Di Yogyakarta, misalnya, komunitas bernama “Trickster 07” sukses mengorbitkan tiga pemain ke program trial PSS Sleman. Di Bandung, tim “Sunset Boys” yang berisikan mantan anak jalanan mendapat perhatian karena gaya main mereka yang atraktif dan tak kenal takut.
“Sepak bola itu jalan hidup kami. Dulu kami cuma ingin menang di kampung. Sekarang, kami berpikir: siapa tahu kami bisa main di Liga 1,” kata Gery, kapten Sunset Boys.
Tantangan dan Kritik
Meski banyak mendapat pujian, kehadiran Game of Society juga menuai kritik dari beberapa kalangan, terutama pelatih-pelatih konservatif yang menilai sistem scouting seperti ini terlalu riskan.
“Pemain yang tumbuh tanpa dasar taktik dan struktur bisa jadi sulit dibentuk. Mereka bisa jadi tidak paham posisi, cara bertahan, dan etika tim,” ujar pelatih EPA senior asal Malang.
Ada juga kekhawatiran bahwa euforia terhadap GoS bisa menurunkan minat anak-anak untuk masuk akademi formal. Sebagian orang tua merasa turnamen seperti ini memberikan jalur instan menuju karier profesional.
Namun, FFI (Federasi Sepak Bola Indonesia) dan operator Liga 1 melihatnya secara positif. Mereka justru mendorong integrasi antara komunitas dan akademi agar talenta bisa lebih mudah dijembatani.
Peran Media dan Sponsor
Popularitas Game of Society juga didorong oleh peran media sosial. Cuplikan skill, gol-gol spektakuler, dan suasana pertandingan yang meriah menjadi viral di TikTok, Instagram, dan YouTube. Akun-akun komunitas seperti @futsalina, @bolakampung_id, dan @gosocietyofficial rajin mengunggah highlight, wawancara pemain, dan konten kreatif lainnya.
Sponsor besar seperti apparel olahraga, minuman energi, dan platform streaming mulai merapat.
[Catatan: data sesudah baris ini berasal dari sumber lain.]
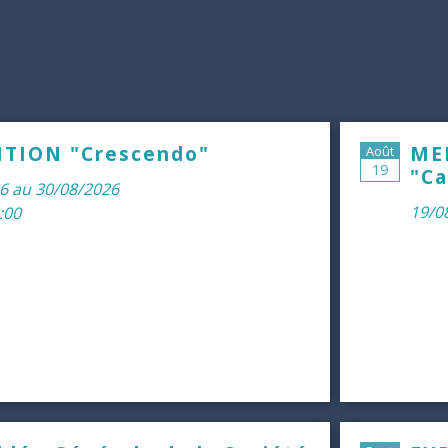
ITION "Crescendo"
ME
Août
19
"Ca
6 au 30/08/2026
19/0
:00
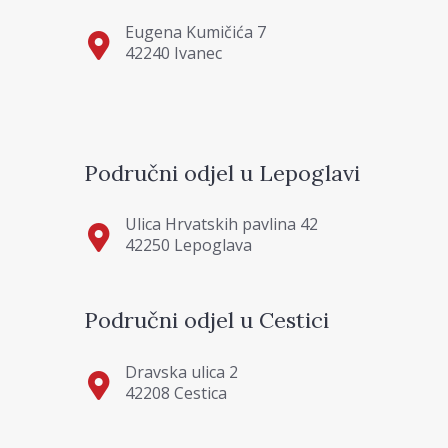
Eugena Kumičića 7
42240 Ivanec
Područni odjel u Lepoglavi
Ulica Hrvatskih pavlina 42
42250 Lepoglava
Područni odjel u Cestici
Dravska ulica 2
42208 Cestica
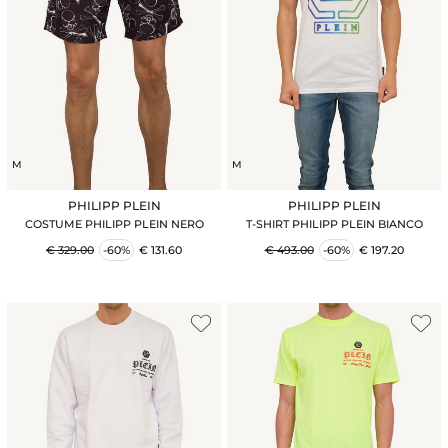
M
M
PHILIPP PLEIN
PHILIPP PLEIN
COSTUME PHILIPP PLEIN NERO
T-SHIRT PHILIPP PLEIN BIANCO
€ 329.00
-60%
€ 131.60
€ 493.00
-60%
€ 197.20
GoS edisi 2025 bahkan direncanakan akan tayang eksklusif di platform OTT olahraga nasional.
Visi Jangka Panjang GoS Jadi Liga Semi-Pro
Dengan perkembangan pesat dan atensi dari klub-klub profesional, banyak yang mulai mendorong agar Game of Society naik kelas menjadi liga semi-profesional tersendiri. Dengan sistem home-away antar kota, jenjang usia yang lebih rapi, serta format kompetitif reguler.
Beberapa tokoh sepak bola, termasuk legenda seperti Bima Sakti dan Firman Utina, mendukung ide tersebut. Mereka percaya bahwa semakin banyak pintu masuk ke sepak bola profesional, maka semakin besar kemungkinan Indonesia menemukan generasi emas.
“Dulu jalan ke timnas hanya satu: SSB, akademi, timnas usia muda. Sekarang ada jalur komunitas. Ini revolusi,” tegas Firman.